Fish oil has been associated with many health benefits. These include:
- Improvements in heart health due to decreased triglycerides, decreased blood pressure in people with high blood pressure, decreased LDL (“bad” cholesterol), increased HDL (“good” cholesterol), decreased blood coagulation and clumping, and prevent of the formation of artery plaques.
- Improved brain health
- Improved eye health
- Decreased rate of depression
- Improved Insulin resistance
- Decreased risk of certain cancers
- Improvement in inflammatory conditions such as Rheumatoid Arthritis
Fish oil is helpful because it is a source of omega 3 fatty acids, specifically DHA (docosahexaenoic acid) and EPA (eicosapentaenoic acid). Another omega 3 fatty acid, ALA (alpha-linolenic acid) is derived mainly from plant sources such as flax, chia, hemp and walnuts, but it is not easily converted to EPA and DHA so it has limited benefits. These fatty acids are helpful because cell membranes are fat based so the consumption of fatty acids leads to cell membranes being more fluid. Increasing the fluidity of brain cell membranes helps neurotransmitters be transmitted easily, therefore aiding in brain development and slowing the progression of neurodegenerative diseases such as Alzheimer’s. Increasing the fluidity of muscle cell membranes also leads to increased insulin sensitivity and decreased blood glucose levels.
Omega 3 fatty acids are considered anti-inflammatory. They dilate blood vessels, decrease inflammation, prevent blood coagulation, decrease pain, dilate airways and support the immune system.
There is a convincing body of evidence that supports the use of omega 3 supplementation in Rheumatoid Arthritis patients. In 2016, the Archives of Medical Research conducted a retrospective analysis of 20 clinical trials where RA patients were treated with omega 3 fatty acids. The total amount of patients enrolled in all studies was 370. All of the studies were randomized with a control group, of parallel or crossover design, quantifiable and published. Of these 20 studies 16 of them showed significant improvement in multiple disease outcomes.
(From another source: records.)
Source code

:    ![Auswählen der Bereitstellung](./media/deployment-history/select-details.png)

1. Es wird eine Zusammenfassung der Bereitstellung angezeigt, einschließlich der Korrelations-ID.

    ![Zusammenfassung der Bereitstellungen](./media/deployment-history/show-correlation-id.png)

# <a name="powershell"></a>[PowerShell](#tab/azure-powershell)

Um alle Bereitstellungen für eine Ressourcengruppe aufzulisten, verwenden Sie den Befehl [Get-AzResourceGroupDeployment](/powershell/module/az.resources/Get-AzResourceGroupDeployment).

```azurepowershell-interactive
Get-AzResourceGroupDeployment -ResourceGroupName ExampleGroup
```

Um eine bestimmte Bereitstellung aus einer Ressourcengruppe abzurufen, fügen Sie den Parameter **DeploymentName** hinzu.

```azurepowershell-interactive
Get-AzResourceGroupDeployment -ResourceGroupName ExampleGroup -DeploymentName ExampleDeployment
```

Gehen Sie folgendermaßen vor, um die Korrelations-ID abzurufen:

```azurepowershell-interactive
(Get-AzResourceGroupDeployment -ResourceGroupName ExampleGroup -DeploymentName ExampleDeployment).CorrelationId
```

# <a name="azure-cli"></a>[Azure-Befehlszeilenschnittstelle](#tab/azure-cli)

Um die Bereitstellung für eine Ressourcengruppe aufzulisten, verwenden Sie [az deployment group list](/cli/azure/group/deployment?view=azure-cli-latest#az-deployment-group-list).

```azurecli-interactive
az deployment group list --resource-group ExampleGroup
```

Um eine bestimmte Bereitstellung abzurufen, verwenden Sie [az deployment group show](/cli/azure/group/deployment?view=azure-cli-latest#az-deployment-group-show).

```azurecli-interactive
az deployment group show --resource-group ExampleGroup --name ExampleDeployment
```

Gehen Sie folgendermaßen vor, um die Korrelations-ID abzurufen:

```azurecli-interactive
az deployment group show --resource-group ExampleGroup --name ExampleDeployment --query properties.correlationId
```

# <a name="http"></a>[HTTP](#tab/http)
Participants reported improvements in symptoms such as swelling and joint stiffness and took less non-steroidal anti-inflammatory medications. Omega 3 fatty acids led to a change in eicosanoid synthesis toward a more anti-inflammatory profile and a decreased production of inflammatory cytokines such as PGE2, thromboxane B2 and leukotriene B4. This mechanism of action lead to a decrease in inflammation and therefore a decrease in RA symptoms.
The best way of obtaining omega 3 fatty acids is through diet, so consider eating fatty fish twice a week, such as salmon and mackerel. If that goal is not obtainable consider purchasing an omega 3 supplement. A supplement should contain 180-300mg EPA and 120-200mg DHA in a ratio of 1.5 EPA to 1.0 DHA for a combined total of 200-500mg EPA and DHA. Supplements that are labeled as “fish oil” should contain at least 500mg EPA/DHA in every 1000mg of fish oil. Supplements should be taken with fat or should have additional Vitamin E added to aid in absorption. Omega 3 supplementation is generally recognized as safe in doses less than 3g/day, with side effects ranging from fishy aftertaste in the mouth, indigestion, nausea and loose stools. Omega 3s can also decrease blood clotting, so consult with a doctor before taking if on blood thinners and stop taking 5 days before any surgery. As with any dietary supplement make sure it is from a reputable manufacturer and independently tested for content and purity. Look for a USP or GMP seal on all dietary supplements or consult with Consumerlabs.com or your pharmacist.
With its beneficial effects on inflammation, heart health, brain health, mood, eye health, insulin resistance and decreased risk of certain cancers a quality Omega 3 supplement can be an important addition for many patients. Be sure to consult with your doctor or pharmacist before changing your medications in any way and stay healthy!